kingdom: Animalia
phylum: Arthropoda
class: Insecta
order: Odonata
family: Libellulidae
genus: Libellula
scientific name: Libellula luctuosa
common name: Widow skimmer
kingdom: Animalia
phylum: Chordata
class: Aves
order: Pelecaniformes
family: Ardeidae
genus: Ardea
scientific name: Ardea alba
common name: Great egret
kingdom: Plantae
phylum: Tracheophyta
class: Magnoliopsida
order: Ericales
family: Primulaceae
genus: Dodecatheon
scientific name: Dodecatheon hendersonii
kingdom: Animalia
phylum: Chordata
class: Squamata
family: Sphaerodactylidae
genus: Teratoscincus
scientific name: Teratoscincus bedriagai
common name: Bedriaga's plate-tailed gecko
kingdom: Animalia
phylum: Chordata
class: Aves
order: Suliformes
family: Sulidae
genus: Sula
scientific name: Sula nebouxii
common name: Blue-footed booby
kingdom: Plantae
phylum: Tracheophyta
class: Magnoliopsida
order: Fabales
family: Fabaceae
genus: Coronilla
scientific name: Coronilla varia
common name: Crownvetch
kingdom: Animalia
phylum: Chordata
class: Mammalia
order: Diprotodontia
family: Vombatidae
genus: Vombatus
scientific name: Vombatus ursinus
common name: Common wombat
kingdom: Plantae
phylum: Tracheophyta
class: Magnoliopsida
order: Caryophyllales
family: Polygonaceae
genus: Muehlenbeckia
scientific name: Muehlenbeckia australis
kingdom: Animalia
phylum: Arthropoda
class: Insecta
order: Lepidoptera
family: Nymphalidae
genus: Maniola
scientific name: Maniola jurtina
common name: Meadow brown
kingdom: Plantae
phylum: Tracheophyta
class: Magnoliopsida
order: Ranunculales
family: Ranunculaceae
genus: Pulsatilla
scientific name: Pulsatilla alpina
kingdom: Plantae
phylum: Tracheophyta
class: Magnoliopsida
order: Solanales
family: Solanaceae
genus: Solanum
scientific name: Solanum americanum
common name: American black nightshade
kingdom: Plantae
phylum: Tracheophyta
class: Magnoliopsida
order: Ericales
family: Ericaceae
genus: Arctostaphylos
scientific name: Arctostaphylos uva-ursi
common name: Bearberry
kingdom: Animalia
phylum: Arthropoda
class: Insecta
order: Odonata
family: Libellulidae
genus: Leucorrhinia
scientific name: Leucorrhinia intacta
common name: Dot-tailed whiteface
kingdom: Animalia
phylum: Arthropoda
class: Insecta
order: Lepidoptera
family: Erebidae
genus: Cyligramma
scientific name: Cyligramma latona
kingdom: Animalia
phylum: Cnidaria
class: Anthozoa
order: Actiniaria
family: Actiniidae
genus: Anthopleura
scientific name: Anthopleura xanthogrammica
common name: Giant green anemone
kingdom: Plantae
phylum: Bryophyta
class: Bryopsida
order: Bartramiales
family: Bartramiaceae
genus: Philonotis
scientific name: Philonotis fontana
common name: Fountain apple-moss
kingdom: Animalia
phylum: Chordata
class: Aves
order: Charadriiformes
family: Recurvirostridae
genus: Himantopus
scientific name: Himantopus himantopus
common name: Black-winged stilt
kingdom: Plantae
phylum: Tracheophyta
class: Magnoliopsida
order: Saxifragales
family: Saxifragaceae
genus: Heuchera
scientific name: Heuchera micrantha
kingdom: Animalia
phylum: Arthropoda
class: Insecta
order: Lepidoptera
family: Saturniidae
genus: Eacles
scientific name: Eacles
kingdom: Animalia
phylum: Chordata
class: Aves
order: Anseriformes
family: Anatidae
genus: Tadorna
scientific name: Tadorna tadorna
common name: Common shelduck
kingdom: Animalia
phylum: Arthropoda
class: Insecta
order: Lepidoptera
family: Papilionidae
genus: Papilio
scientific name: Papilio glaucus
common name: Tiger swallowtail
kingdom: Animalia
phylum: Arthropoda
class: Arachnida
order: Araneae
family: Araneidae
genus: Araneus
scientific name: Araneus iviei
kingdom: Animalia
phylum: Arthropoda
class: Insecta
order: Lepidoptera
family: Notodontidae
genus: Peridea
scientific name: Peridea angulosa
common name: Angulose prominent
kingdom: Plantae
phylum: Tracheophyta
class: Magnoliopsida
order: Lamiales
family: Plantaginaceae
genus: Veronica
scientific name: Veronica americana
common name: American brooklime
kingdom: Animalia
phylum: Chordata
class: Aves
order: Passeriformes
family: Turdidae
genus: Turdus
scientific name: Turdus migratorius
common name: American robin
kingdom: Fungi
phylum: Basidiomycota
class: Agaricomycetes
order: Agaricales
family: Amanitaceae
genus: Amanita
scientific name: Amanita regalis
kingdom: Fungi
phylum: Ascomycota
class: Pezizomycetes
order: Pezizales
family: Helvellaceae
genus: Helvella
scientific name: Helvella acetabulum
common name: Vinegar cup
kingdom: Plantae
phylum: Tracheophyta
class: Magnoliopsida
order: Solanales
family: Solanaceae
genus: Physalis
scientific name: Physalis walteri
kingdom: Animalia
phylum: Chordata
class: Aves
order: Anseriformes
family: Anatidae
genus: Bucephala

━━━━━━━━

Rewrite the lines starting with the line with "scientific name: Muehlenbeckia australis" and going on through the line with "phylum: Bryophyta", replacing "common name" with "vernacular name" and leaving everything else unchanged. Return only those lines.

### [Finished task]
scientific name: Muehlenbeckia australis
kingdom: Animalia
phylum: Arthropoda
class: Insecta
order: Lepidoptera
family: Nymphalidae
genus: Maniola
scientific name: Maniola jurtina
vernacular name: Meadow brown
kingdom: Plantae
phylum: Tracheophyta
class: Magnoliopsida
order: Ranunculales
family: Ranunculaceae
genus: Pulsatilla
scientific name: Pulsatilla alpina
kingdom: Plantae
phylum: Tracheophyta
class: Magnoliopsida
order: Solanales
family: Solanaceae
genus: Solanum
scientific name: Solanum americanum
vernacular name: American black nightshade
kingdom: Plantae
phylum: Tracheophyta
class: Magnoliopsida
order: Ericales
family: Ericaceae
genus: Arctostaphylos
scientific name: Arctostaphylos uva-ursi
vernacular name: Bearberry
kingdom: Animalia
phylum: Arthropoda
class: Insecta
order: Odonata
family: Libellulidae
genus: Leucorrhinia
scientific name: Leucorrhinia intacta
vernacular name: Dot-tailed whiteface
kingdom: Animalia
phylum: Arthropoda
class: Insecta
order: Lepidoptera
family: Erebidae
genus: Cyligramma
scientific name: Cyligramma latona
kingdom: Animalia
phylum: Cnidaria
class: Anthozoa
order: Actiniaria
family: Actiniidae
genus: Anthopleura
scientific name: Anthopleura xanthogrammica
vernacular name: Giant green anemone
kingdom: Plantae
phylum: Bryophyta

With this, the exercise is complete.